Sesudos analistas y agudos comentaristas repiten sin cesar que la oposición venezolana carece de oferta positiva para motivar a los venezolanos.
Todo lo contrario: En la oposición sobran ideas valiosas e importantes -no siempre armónicas- sobre lo que hay que hacer para superar la crisis y diseñar una Venezuela exitosa para el futuro.
El problema no es la falta de ideas y planes, sino que aquí ya se ha hecho un daño casi irreparable y las medidas que hay que tomar son tan heroicas que no resultan muy atractivas como «oferta» para nadie, menos para ese tercio aproximado de población adicta a los subsidios oficiales. De poco valió a Henrique Capriles ofrecer trabajo a masas que comulgan con el afro-descendiente del Batey, pensando que el trabajo lo hizo Dios como castigo… la «flor del trabajo», como la cantó el Maestro Billo.
En la oposición hay de todo, incluida buena dosis de frívolos e histéricos, y más de uno cree que con apenas cambiar de régimen se genera una especie de varita mágica con la que desaparecen todos los males.
Por supuesto que con un cambio de régimen comienzan a desaparecer los males, pero del dicho al hecho hay mucho trecho, y la catástrofe ya viene cual avalancha.
El subsidio al consumo general arrancó desde que el General Juan Vicente Gómez se negó a abandonar el patrón oro cuando casi todo el mundo lo hacía en medio de los embates de la Gran Depresión.

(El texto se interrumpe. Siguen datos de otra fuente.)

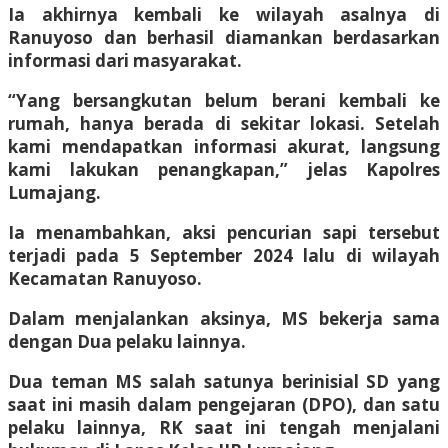
Ia akhirnya kembali ke wilayah asalnya di
Ranuyoso dan berhasil diamankan berdasarkan
informasi dari masyarakat.
“Yang bersangkutan belum berani kembali ke
rumah, hanya berada di sekitar lokasi. Setelah
kami mendapatkan informasi akurat, langsung
kami lakukan penangkapan,” jelas Kapolres
Lumajang.
Ia menambahkan, aksi pencurian sapi tersebut
terjadi pada 5 September 2024 lalu di wilayah
Kecamatan Ranuyoso.
Dalam menjalankan aksinya, MS bekerja sama
dengan Dua pelaku lainnya.
Dua teman MS salah satunya berinisial SD yang
saat ini masih dalam pengejaran (DPO), dan satu
pelaku lainnya, RK saat ini tengah menjalani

La práctica de tapar problemas por la vía cambiaria fue creciendo con el tiempo y la mayoría terminó creyendo que todo se puede resolver a «realazo» limpio, con una renta petrolera caída del cielo a la que muchos creen tener una especie de derecho divino.
A partir del Viernes Negro de 1983 comenzaron a sonar alarmas que la cobija petrolera se acababa -así lo dijo entonces el dirigente empresarial Freddy Muller- pero cada vez que las cosas se ponían serias repuntaba el precio y seguía la irresponsabilidad rentista hasta llegar al paroxismo actual.
Ahora -con la economía, las instituciones y hasta el tejido social demolidos a punta de mandarria- la sociedad (y sobre todo el régimen) cabalga sobre un tigre: Una masa profundamente adicta a la «heroína» de subsidios, con poca «metadona» para paliar los violentos síndromes de abstinencia; y todo en medio de una violencia criminal multiplicada y descontrolada.
La solución es ineludiblemente cruel, y cualquier aspirante a redentor puede salir crucificado. Quizás la mejor salida sea dejar que los estertores del fracaso sepulten a esos mismos que alimentaron al Frankenstein que hoy les corroe las entrañas.